Copy out the text of every item below word for word, line by line, and leave the pictures out of your answer.
*** TASK INPUTS ***
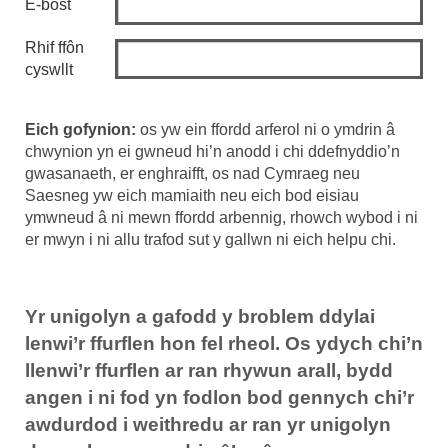
E-bost
Rhif ffôn
cyswllt
Eich gofynion:
os yw ein ffordd arferol ni o ymdrin â
chwynion yn ei gwneud hi’n anodd i chi ddefnyddio’n
gwasanaeth, er enghraifft, os nad Cymraeg neu
Saesneg yw eich mamiaith neu eich bod eisiau
ymwneud â ni mewn ffordd arbennig, rhowch wybod i ni
er mwyn i ni allu trafod sut y gallwn ni eich helpu chi.
Yr unigolyn a gafodd y broblem ddylai
lenwi’r ffurflen hon fel rheol. Os ydych chi’n
llenwi’r ffurflen ar ran rhywun arall, bydd
angen i ni fod yn fodlon bod gennych chi’r
awdurdod i weithredu ar ran yr unigolyn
*** End of TASK INPUTS ***
YOUR SOLUTION
E-bost
Rhif ffôn
cyswllt
Eich gofynion:
os yw ein ffordd arferol ni o ymdrin â
chwynion yn ei gwneud hi’n anodd i chi ddefnyddio’n
gwasanaeth, er enghraifft, os nad Cymraeg neu
Saesneg yw eich mamiaith neu eich bod eisiau
ymwneud â ni mewn ffordd arbennig, rhowch wybod i ni
er mwyn i ni allu trafod sut y gallwn ni eich helpu chi.
Yr unigolyn a gafodd y broblem ddylai
lenwi’r ffurflen hon fel rheol. Os ydych chi’n
llenwi’r ffurflen ar ran rhywun arall, bydd
angen i ni fod yn fodlon bod gennych chi’r
awdurdod i weithredu ar ran yr unigolyn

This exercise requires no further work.